Clary Doyle: What’s Love Got To Do With It? (Supervisor: Kyla Ebels-Duggan)
Many modern moral philosophers believe that love and morality sometimes direct us to act in different ways. Morality is about impartiality while love usually entails being partial to one person in particular. In 1964, the philosopher Iris Murdoch argued otherwise, saying that love should be the central moral concept. In my presentation, I develop a conception of love as a realization of another’s value and a conception of respect as a belief about another’s value. This distinction, I argue, helps us solve a few philosophical problems. First, it helps explain how love is the central moral concept. It gives insight into how to address Prichard’s Dilemma. And, finally, it follows from it that morality and love are not competing directives in our practical reasoning.
Andrew Chin: Why Be Moral? A Kantian Answer (Again) (Supervisor: Kyla Ebels-Duggan)
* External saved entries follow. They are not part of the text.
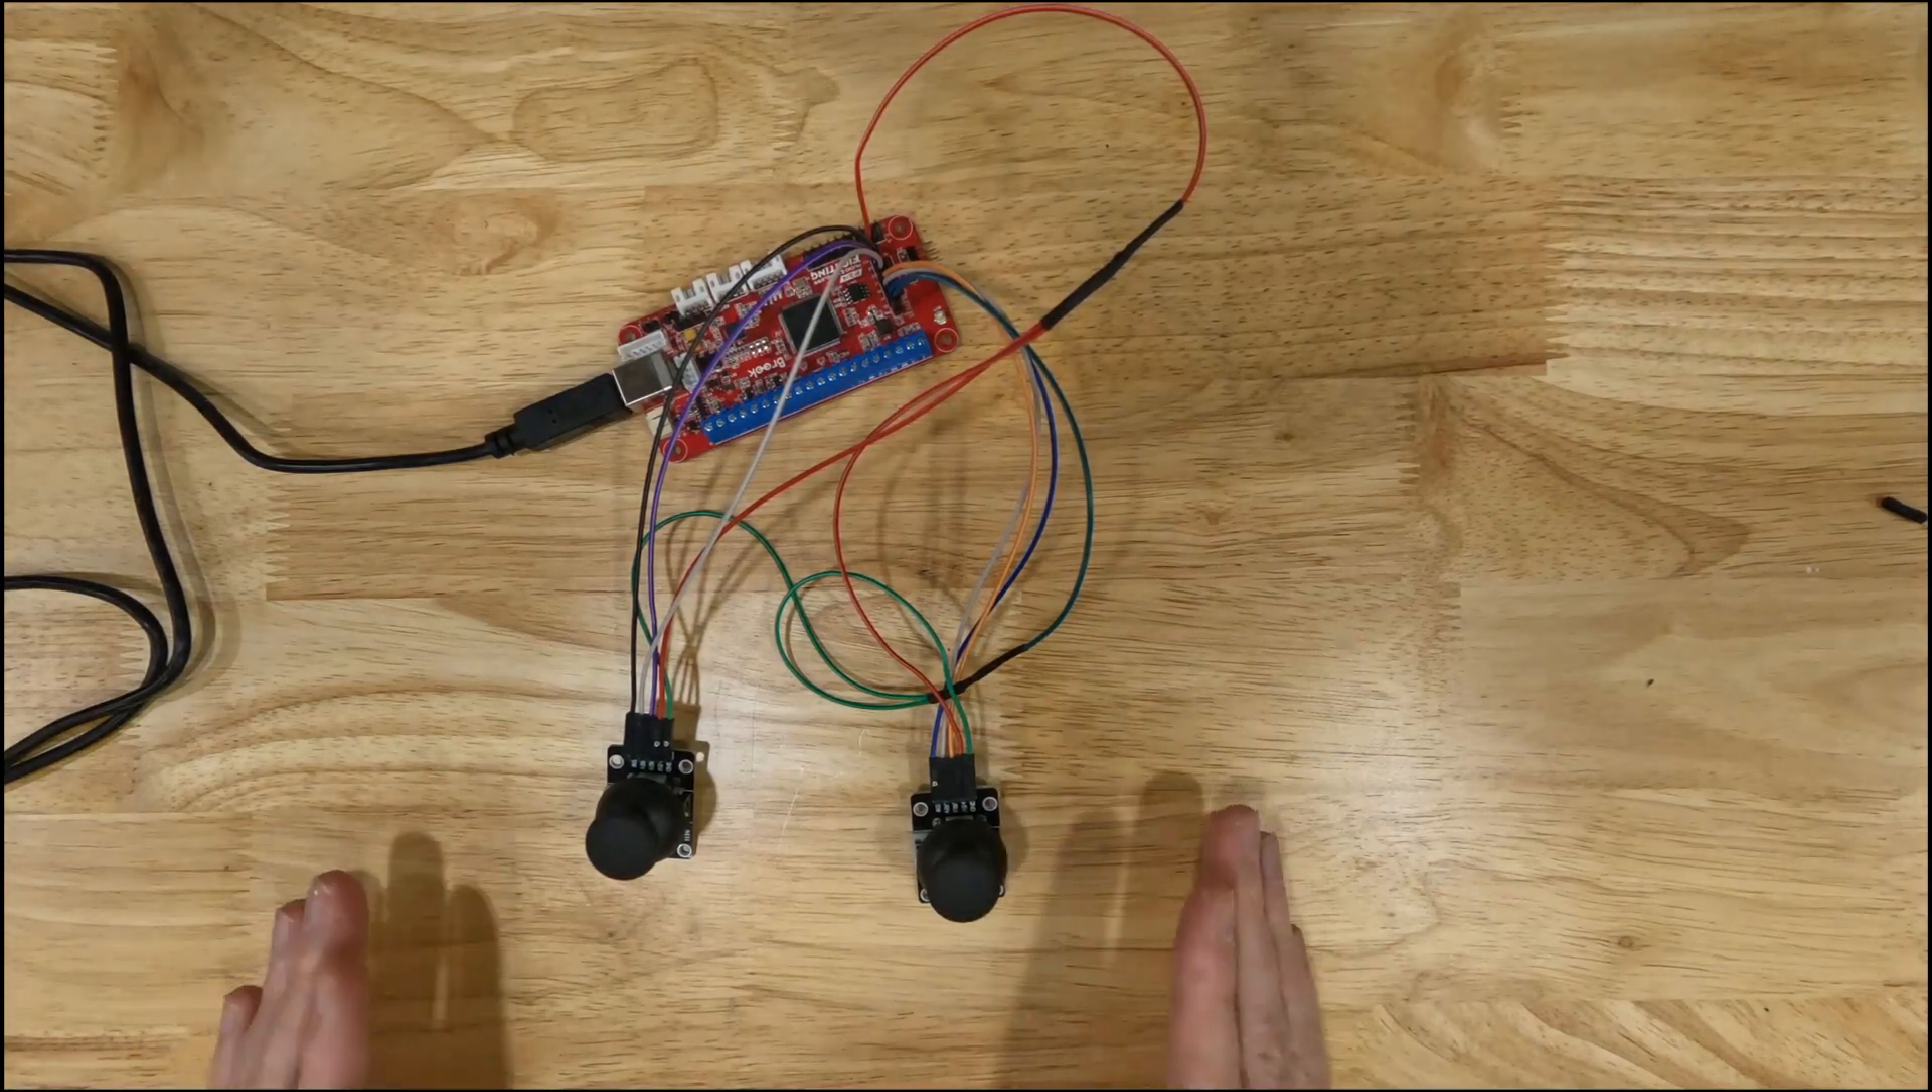So now we have two joysticks connected. We have used all the pins that are on the Brook wireless fighting board.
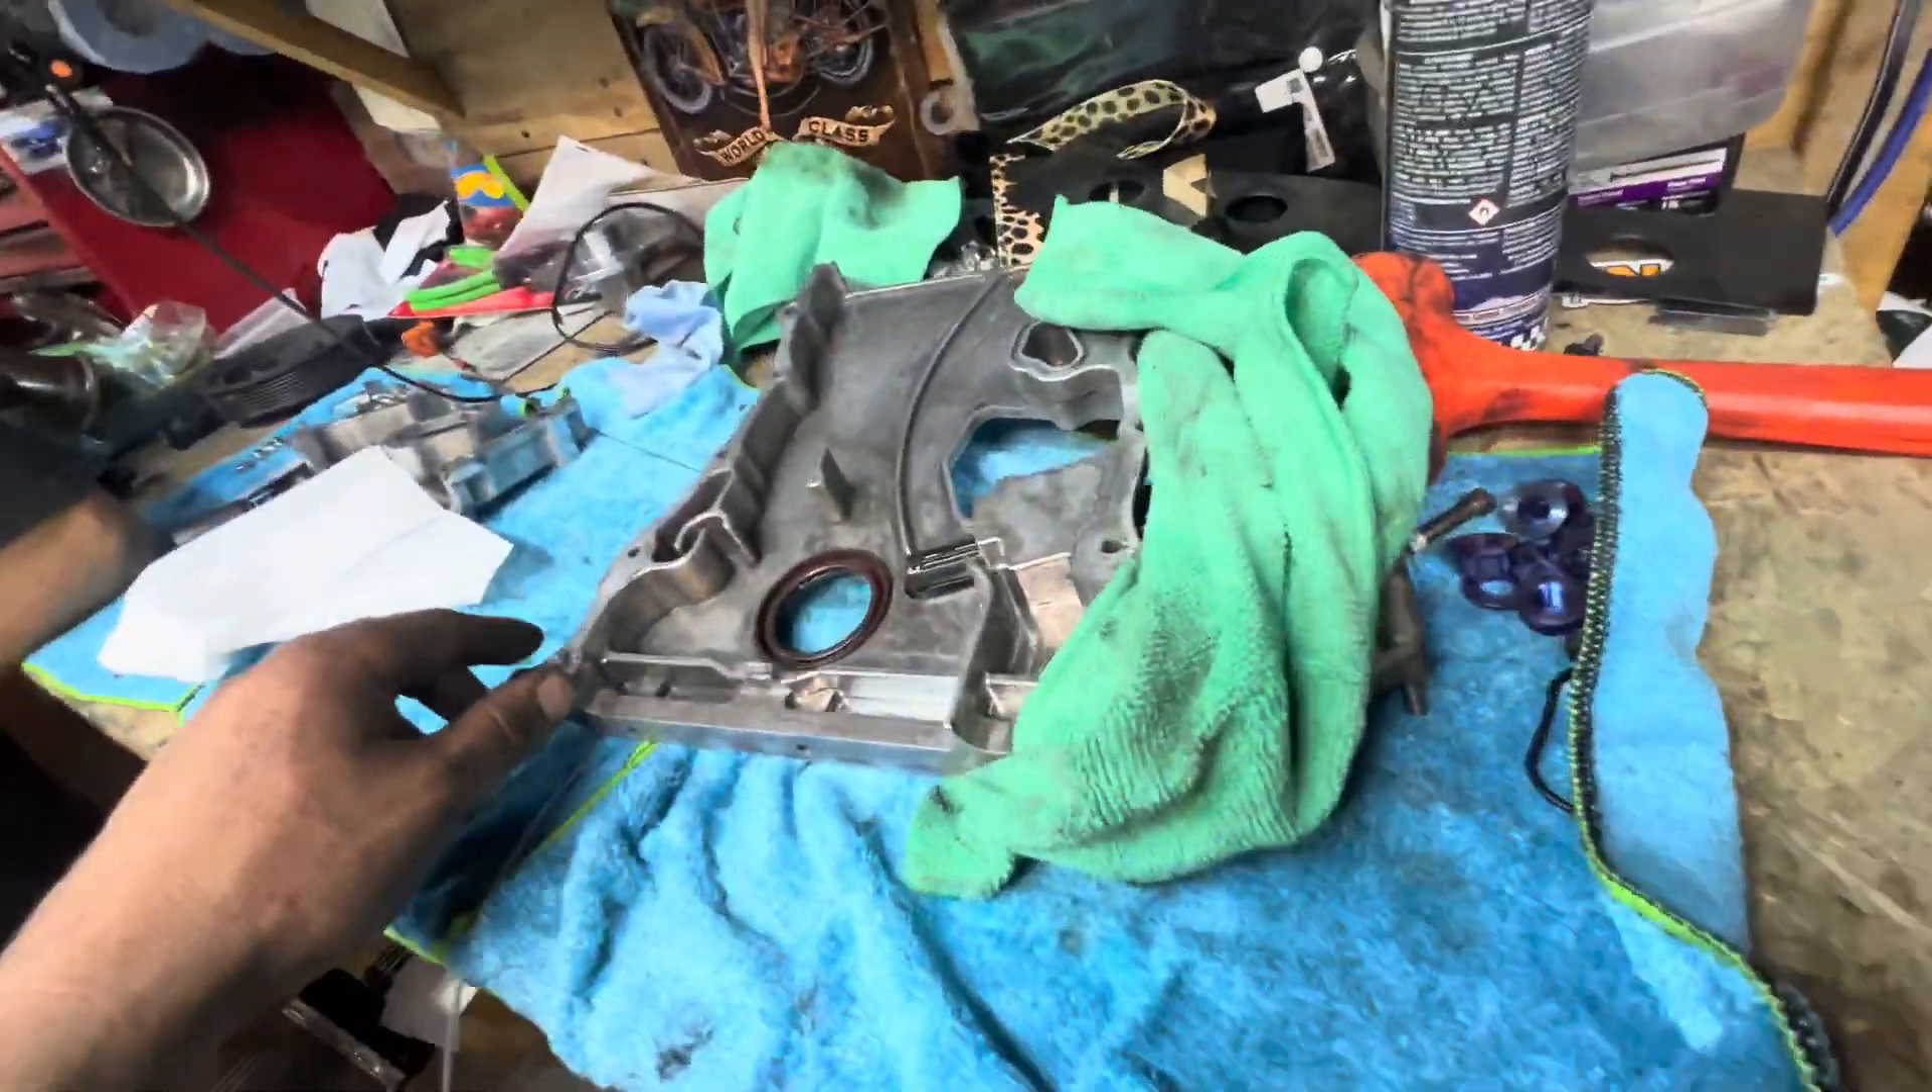Uh pretty much all we gotta do now is put this timing cover on which i wanted to do tonight but i'm losing some steam.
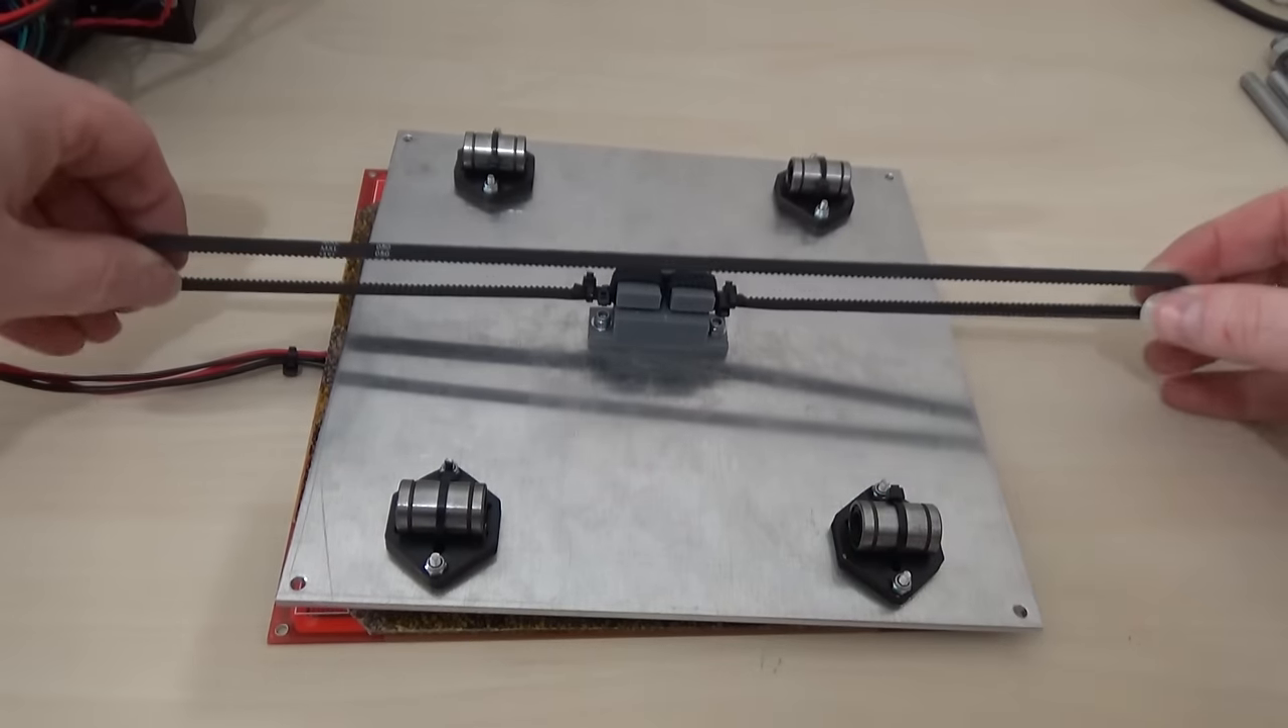So here's the aluminium plate that we drilled and we've transferred the original pieces of wood and bearings and tie wraps etc etc etc to it. We've bolted the belt retainer to it and we've attached the belt.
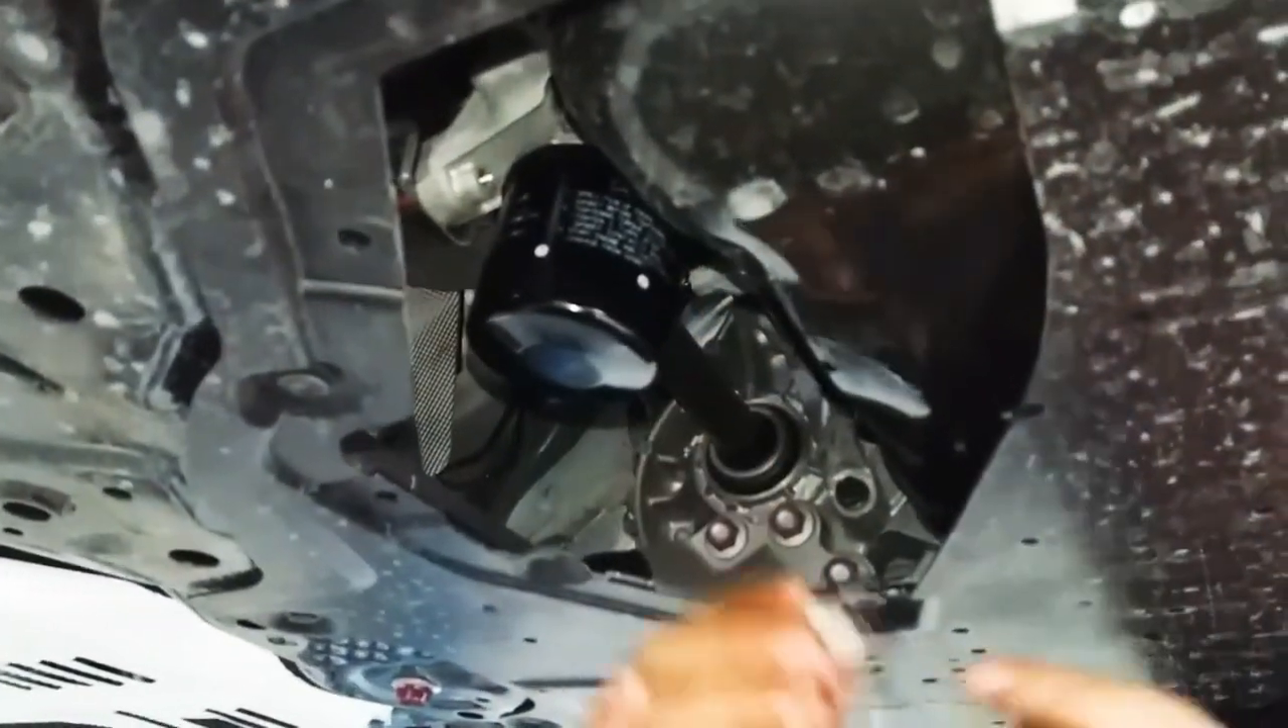Nah teman-teman bisa lihat filter olinya sudah kita lakukan pemasangan.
This presentation is interested in the question Why be moral? Why can’t one be free? Kant famously dismisses the question by saying that morality is freedom. In this presentation, I will unpack Kant’s argument for it and further argue that Kant fails to see the force of his own argument. Specifically, I offer a reinterpretation of Kant’s argument as one that describes the practical experience of freedom and takes morality as the condition that makes such experience possible. This allows us to see that it is not an accident that morality and freedom converge. Then, the reason why one should be moral is that being moral is necessary for one to be consistent with one’s practical experience. Lastly, I conclude that this argument is more general than it seems. Other issues in moral philosophy, such as the values of others and animals, can be similarly addressed by seeking the conditions for corresponding practical experience.